Beim Thema Migration und Flüchtlinge will die EU die Zusammenarbeit fortführen

Die Abschlusserklärung verurteilt die Angriffe Erdoğans auf Medien und Oppositionsparteien, aber es gibt konkrete Angebote für den Fall einer weiteren Deeskalation im östlichen Mittelmeer. Demnach könnte der EU-Ministerrat bald mit der Vorbereitung von Verhandlungen über eine ausgeweitete Zollunion mit der Türkei beginnen. Festgehalten wird aber, dass die EU ihr Engagement mit der Türkei "stufenweise, angemessen und umkehrbar" anlegen will. Fortführen möchte sie die Zusammenarbeit beim Grenzschutz und der Rückführung abgelehnter Asylbewerber. Als Anreiz für die Türkei soll die Kommission beauftragt werden, weitere Finanzhilfen für die Versorgung syrischer Flüchtlinge vorzubereiten. Bereits im Juni wird man sich wieder mit der Türkei befassen. Merkel sagte nach dem Gipfel: "Trotz der tiefen Meinungsverschiedenheiten ist Sprachlosigkeit keine Antwort, wir brauchen Kontakte auf allen Ebenen."

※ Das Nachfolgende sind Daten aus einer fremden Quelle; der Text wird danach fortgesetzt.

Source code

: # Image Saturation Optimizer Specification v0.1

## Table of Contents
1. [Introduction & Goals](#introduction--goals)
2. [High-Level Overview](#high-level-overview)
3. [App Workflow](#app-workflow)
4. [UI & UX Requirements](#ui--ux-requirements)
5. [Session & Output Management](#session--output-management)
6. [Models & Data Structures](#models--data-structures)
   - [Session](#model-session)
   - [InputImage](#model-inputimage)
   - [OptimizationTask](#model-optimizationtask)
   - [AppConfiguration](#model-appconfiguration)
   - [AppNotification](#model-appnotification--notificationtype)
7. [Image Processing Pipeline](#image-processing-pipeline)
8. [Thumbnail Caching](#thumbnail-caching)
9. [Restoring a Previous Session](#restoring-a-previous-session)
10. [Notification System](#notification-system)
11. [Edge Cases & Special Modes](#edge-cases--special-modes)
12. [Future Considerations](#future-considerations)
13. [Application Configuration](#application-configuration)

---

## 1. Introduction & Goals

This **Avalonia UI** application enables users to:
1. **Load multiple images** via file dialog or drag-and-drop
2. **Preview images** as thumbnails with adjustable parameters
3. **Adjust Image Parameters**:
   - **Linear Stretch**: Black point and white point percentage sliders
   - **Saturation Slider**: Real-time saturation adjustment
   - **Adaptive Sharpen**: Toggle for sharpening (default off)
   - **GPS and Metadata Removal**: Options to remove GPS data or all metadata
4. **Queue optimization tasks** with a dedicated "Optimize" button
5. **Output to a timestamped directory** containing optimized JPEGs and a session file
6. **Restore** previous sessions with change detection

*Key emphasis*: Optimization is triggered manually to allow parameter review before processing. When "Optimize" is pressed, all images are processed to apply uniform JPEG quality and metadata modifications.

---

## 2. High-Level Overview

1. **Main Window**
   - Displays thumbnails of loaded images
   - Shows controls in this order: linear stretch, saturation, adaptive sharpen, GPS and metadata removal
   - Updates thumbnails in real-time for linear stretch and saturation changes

Da der Gipfel virtuell stattfand, schrumpfte die Aussprache über das Verhältnis zu Russland zu einem "Informationspunkt". Welche Politik er gegenüber Wladimir Putin verfolgen wolle, erläuterte US-Präsident Joe Biden per Videoschalte, die 30 Minuten dauerte. Merkel nannte Zusammenarbeit bei Klima-Fragen oder die Beilegung von Handelsstreitigkeiten als Ziele - und dass sich Biden im Umgang mit der Türkei und auch mit China eng abstimmen will. Über den Umgang mit Peking sagte Merkel, es werde "viele Gemeinsamkeiten mit den USA geben, aber keine Identität". Beide hätten ihre Interessen, sagte die Kanzlerin, bevor sie sich um 22 Uhr mit "Noch einen schönen Abend, heute mussten Sie ja nicht so lange warten" von den Journalisten verabschiedete.